Ирина Александровна откинулась к спинке стула, притихла, замерла. Тишина, солнце светит, лучи прыгают по стенам, оклеенным фисташковыми обоями, по мебели в парусиновых чехлах, из сада музыкальными волнами — птичий гам, струятся ручейками запахи цветущих яблонь, груш, вишен и слив, сирени и еще каких-то цветов; от всего этого густого, смешанного аромата в доме светло и приятно, и аспидная тьма быта становится приторно-душной, сладкой; Ирина Александровна и ее Феденька ощущают сладость этой тьмы, чувствуют ее вокруг себя, в себе; и от нее им становится приятно и торжественно-радостно: их мысли растворяются в египетской тьме, да и сами они засахариваются в ней, становятся частью ее, густеют вместе с нею, тяжелеют.
— Ты устал, Феденька, — проговорила томно Ирина Александровна и подалась в сторону от самовара, чтобы еще лучше видеть его, заглянуть за край газеты, которой он прикрыл свое лицо. — Брось, ангел мой, читать-то: темечко повредишь чтением-то, — посоветовала она тревожно-нежным голоском, в котором слышались нотки страха и любви.
— А-а… ничего, маменька, — пробурчал Раевский.

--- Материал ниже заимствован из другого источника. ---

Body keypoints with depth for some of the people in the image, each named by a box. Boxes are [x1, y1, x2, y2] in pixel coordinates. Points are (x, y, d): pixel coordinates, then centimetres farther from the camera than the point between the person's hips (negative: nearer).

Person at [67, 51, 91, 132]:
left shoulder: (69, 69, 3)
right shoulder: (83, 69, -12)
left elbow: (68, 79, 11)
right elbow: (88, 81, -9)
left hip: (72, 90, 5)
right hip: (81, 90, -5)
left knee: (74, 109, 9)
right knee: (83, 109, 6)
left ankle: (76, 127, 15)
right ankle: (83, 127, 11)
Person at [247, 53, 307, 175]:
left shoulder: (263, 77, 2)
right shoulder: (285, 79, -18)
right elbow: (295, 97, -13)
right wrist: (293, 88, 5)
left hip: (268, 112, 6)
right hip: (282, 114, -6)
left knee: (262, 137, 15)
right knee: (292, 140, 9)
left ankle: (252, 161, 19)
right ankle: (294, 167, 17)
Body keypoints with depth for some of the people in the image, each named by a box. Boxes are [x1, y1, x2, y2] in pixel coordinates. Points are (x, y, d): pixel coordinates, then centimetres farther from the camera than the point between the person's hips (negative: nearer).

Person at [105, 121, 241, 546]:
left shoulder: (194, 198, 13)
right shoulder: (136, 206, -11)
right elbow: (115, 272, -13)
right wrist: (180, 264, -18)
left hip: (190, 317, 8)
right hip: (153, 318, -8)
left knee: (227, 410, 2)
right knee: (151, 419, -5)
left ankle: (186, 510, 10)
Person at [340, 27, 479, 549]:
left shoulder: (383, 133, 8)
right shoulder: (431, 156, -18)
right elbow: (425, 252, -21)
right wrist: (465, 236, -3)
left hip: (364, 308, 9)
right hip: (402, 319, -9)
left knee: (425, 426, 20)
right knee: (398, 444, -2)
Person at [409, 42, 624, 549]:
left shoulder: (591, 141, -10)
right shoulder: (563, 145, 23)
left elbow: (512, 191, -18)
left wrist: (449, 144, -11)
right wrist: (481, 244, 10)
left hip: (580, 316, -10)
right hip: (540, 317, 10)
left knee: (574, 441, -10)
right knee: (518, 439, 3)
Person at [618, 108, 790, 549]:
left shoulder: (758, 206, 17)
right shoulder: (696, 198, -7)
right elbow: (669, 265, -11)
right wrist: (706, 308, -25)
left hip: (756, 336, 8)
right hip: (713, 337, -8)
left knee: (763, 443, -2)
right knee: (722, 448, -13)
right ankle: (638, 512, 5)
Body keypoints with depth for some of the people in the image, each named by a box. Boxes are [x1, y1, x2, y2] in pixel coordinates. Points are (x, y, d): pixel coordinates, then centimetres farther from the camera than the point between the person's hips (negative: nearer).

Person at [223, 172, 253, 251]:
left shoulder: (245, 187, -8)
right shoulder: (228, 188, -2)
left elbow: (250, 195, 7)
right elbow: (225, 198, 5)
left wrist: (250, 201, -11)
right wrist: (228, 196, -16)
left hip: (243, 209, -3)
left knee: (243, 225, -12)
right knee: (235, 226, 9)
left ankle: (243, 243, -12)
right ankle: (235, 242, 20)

— Как это, Феденька, ничего? — забеспокоилась еще сильнее Ирина Александровна. — Я знала одного человека, читавшего все время Библию. Читал, читал и…

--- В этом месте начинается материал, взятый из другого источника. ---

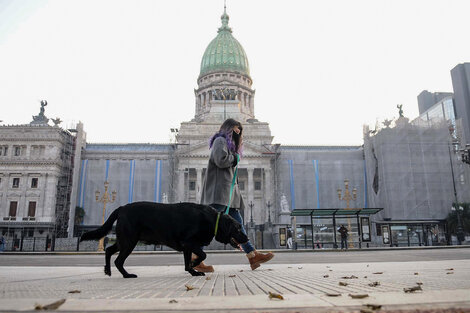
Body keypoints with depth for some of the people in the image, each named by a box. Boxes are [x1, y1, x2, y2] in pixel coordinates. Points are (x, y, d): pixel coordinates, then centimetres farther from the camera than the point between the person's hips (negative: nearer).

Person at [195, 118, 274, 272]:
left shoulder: (229, 144, 29)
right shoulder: (220, 140, -1)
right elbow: (221, 160, -17)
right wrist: (234, 158, -2)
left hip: (227, 190, 10)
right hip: (218, 189, -10)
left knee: (237, 222, 5)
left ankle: (252, 256, 5)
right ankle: (194, 257, -17)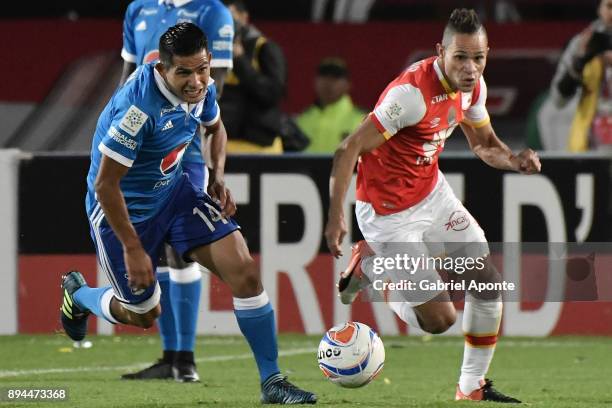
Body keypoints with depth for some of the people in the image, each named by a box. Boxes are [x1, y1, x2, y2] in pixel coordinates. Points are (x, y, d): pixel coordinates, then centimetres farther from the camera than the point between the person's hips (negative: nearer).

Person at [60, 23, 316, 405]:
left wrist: (218, 177, 0)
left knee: (245, 270, -11)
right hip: (123, 207, -6)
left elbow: (215, 126, 16)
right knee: (143, 314, 9)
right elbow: (105, 184, -28)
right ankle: (77, 293, 43)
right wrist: (133, 249, -23)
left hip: (173, 189, 6)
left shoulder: (202, 87, -11)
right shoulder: (139, 106, -35)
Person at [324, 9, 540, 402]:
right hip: (389, 214, -8)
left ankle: (473, 388, 19)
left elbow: (483, 143, 14)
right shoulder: (412, 91, -30)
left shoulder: (473, 85, -5)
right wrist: (335, 218, -30)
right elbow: (348, 151, -27)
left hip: (432, 191, 8)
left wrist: (513, 160, -8)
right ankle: (370, 264, 17)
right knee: (439, 319, -6)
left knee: (488, 281, 3)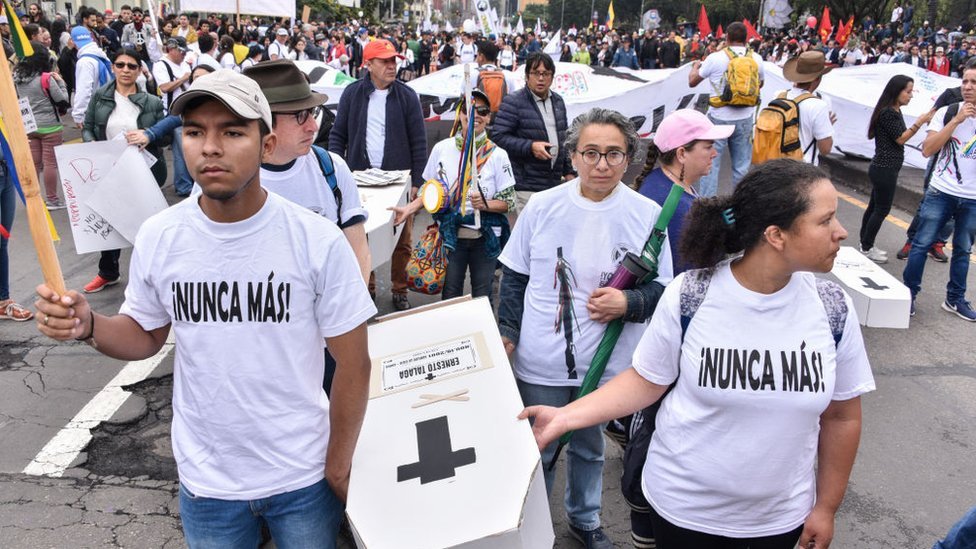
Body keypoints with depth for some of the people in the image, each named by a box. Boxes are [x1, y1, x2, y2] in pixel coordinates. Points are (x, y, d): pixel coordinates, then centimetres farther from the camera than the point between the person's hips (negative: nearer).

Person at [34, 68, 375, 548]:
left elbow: (353, 363, -9)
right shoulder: (157, 237, -8)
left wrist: (338, 468, -5)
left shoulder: (318, 241, -17)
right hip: (205, 480, 2)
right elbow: (145, 335, 7)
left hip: (303, 477, -2)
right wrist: (88, 326, -14)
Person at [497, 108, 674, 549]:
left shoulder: (647, 215, -8)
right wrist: (507, 334, -1)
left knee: (588, 448, 22)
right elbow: (514, 277, 2)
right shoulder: (542, 207, -7)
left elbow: (662, 288, -1)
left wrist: (628, 303, -20)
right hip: (541, 363, 0)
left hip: (605, 364, 1)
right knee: (536, 450, 15)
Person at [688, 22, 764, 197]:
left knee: (710, 163, 5)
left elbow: (692, 82, 3)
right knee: (742, 165, 11)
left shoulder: (715, 58, -9)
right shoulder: (756, 59, 1)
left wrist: (695, 66, 23)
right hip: (745, 119, 3)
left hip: (719, 118, -3)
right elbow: (760, 84, 20)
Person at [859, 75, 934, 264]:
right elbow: (900, 139, -15)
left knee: (874, 207, 14)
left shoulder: (895, 111, 12)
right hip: (884, 169, -10)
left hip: (884, 169, 10)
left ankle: (866, 245, 22)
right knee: (881, 210, -2)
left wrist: (924, 120, 6)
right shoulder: (887, 112, -17)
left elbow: (899, 137, 11)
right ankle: (866, 248, 7)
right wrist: (919, 122, -15)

— И-и? И что же, маменька? — вскидывая из-за газеты мутно-зеленоватые глазки, темные стрелочки усов на маменьку и дергая тоненьким и прозрачным, как бы сделанным из бледного, очень бледного фарфора, носиком, спросил Феденька.
— Тронулся…
— И-и? — вскидывая стрелочки усов и носик еще выше над краем газеты, протянул Феденька и, изобразив испуг на лице, хотел еще что-то сказать, но ничего не сказал, закрыл рот, так как неожиданно открылась дверь и в столовую вползла жена священника церкви Покрова Евдокия Осиповна Преображенская — громадная, широкая, как платяной шкаф. Федя молча провел правой ладонью по тщательно приглаженным жидким волосам, пощупал темечко и спрятался за «Новое время».

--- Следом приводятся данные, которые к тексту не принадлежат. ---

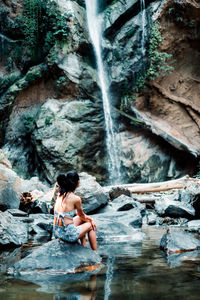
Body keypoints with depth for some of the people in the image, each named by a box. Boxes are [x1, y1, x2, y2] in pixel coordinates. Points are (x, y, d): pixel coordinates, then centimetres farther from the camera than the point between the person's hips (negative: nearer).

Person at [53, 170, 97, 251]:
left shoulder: (60, 195, 6)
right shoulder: (76, 199, -16)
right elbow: (82, 216, 3)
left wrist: (88, 217, 26)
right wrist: (90, 219, 23)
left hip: (57, 232, 7)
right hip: (69, 235, -7)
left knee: (80, 219, 29)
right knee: (90, 226, 20)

— С праздничком, Ирина Александровна, — проскрипела деревянным голосом Евдокия Осиповна и двинулась к хозяйке дома, чтобы расцеловаться с нею, а потом плотно усесться в кресло и включиться в чаепитие; ведь она ведет свою дружбу с маменькой Феденьки более двадцати лет, дружбу крепкую, душевно преданную. За двадцать лет немало они выпили самоваров, немало скушали разного варенья, ватрушек и сладких пирогов, немало поговорили и посудачили о соседях: ох, уж и помыли их косточки!
— Ох, — охнула Евдокия Осиповна, наклоняя голову на короткой шее к лицу Ирины Александровны, но так и не наклонила, туловище не позволило. Да и Ирина Александровна, видя движение полных горьковато улыбающихся губ подруги, не подала вовремя свои губы навстречу ее губам; и они троекратно, по православному обычаю, с глубокими вздохами не поцеловались в этот раз с слезами сердечного умиления: проявить такое удовольствие им помешала Семеновна, пискнувшая тоненько, но громко в эту самую минуту, когда они потянулись только что губами друг к другу:
— Как рада я! Рада ужасно, как светлому праздничку, видеть вас вместе! — И закрестилась, и закрестилась на божницу, на огоньки неугасимых лампадок. Помолившись, она выпрямилась, стрельнула острыми глазками по широкому лицу Евдокии Осиповны и, заметив только сейчас лишнюю чашку с блюдцем на столе, подумала: «И для нее, квашни, поставила? Вижу, Иринушка, ждала ее больше, чем меня».
— Я еще не пила, — закаменев на мгновение, отозвалась на слова подруги Евдокия Осиповна, и на ее лице глубже отразилось горе.